◆ **Work order**: The answer must consist of every line from the entries that holds the word "hand".

◆ **Dataset entries**:
=== Section Start ===
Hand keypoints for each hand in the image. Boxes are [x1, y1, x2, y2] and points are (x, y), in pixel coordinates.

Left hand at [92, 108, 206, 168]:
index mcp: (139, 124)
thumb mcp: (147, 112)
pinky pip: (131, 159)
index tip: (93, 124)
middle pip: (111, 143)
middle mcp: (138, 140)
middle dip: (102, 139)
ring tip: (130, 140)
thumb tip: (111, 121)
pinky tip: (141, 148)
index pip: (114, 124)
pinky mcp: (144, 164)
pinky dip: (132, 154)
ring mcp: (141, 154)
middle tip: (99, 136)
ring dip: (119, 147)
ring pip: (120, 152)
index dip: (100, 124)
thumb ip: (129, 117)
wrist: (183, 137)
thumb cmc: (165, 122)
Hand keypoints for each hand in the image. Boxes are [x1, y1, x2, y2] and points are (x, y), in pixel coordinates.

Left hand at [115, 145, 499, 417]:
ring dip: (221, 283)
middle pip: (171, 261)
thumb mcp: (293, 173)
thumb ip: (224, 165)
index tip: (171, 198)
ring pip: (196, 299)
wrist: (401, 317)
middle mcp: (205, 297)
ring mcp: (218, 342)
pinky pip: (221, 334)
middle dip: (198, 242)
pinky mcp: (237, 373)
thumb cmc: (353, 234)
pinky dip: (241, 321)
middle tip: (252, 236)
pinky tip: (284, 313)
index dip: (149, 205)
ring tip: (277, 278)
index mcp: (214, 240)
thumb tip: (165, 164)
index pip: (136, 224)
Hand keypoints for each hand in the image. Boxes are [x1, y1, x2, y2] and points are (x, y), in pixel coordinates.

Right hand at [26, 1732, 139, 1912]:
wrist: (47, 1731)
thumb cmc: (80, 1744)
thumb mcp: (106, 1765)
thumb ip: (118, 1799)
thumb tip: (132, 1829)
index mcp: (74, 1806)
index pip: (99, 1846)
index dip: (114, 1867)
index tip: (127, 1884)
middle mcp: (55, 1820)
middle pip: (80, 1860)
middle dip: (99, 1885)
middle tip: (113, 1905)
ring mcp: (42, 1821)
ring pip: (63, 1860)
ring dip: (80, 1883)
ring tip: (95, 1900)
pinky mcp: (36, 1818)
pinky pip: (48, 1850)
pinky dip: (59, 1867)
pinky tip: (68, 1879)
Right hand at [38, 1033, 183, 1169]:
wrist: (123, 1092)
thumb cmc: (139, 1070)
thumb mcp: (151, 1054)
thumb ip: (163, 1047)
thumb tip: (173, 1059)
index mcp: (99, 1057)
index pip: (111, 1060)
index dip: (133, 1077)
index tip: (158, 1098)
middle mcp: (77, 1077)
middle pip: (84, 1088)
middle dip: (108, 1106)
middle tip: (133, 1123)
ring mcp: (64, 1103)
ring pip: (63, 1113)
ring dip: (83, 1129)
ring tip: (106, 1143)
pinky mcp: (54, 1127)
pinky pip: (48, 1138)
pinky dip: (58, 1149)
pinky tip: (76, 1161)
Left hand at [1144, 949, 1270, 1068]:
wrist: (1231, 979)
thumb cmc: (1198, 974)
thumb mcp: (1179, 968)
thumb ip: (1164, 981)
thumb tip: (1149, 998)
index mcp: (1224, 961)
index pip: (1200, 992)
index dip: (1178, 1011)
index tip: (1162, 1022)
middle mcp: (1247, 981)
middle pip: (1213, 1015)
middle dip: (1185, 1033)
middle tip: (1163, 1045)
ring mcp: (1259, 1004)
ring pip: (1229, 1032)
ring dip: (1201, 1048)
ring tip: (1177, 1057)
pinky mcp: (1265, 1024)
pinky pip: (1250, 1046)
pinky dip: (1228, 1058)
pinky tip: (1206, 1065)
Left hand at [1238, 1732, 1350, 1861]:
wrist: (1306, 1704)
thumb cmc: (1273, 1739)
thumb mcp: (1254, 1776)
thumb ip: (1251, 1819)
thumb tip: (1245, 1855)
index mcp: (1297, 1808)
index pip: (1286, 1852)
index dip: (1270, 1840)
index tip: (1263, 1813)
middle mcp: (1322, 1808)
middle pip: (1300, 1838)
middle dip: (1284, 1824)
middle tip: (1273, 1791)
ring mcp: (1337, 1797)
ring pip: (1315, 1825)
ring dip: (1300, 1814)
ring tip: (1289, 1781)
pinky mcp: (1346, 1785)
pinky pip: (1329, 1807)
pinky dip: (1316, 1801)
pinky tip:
=== Section End ===
◆ **Finished task**:
Hand keypoints for each hand in the image. Boxes are [x1, y1, x2, y2] and points are (x, y), in pixel coordinates.
Left hand at [92, 108, 206, 168]:
Hand keypoints for each hand in the image. Boxes are [x1, y1, x2, y2] and points are (x, y), in pixel coordinates.
Left hand at [115, 145, 499, 417]:
Hand keypoints for each hand in the image. Boxes are [x1, y1, x2, y2] and points are (x, y), in pixel coordinates.
Right hand at [26, 1732, 139, 1912]:
Right hand at [38, 1033, 183, 1169]:
Left hand at [1144, 949, 1270, 1068]:
Left hand at [1238, 1732, 1350, 1861]:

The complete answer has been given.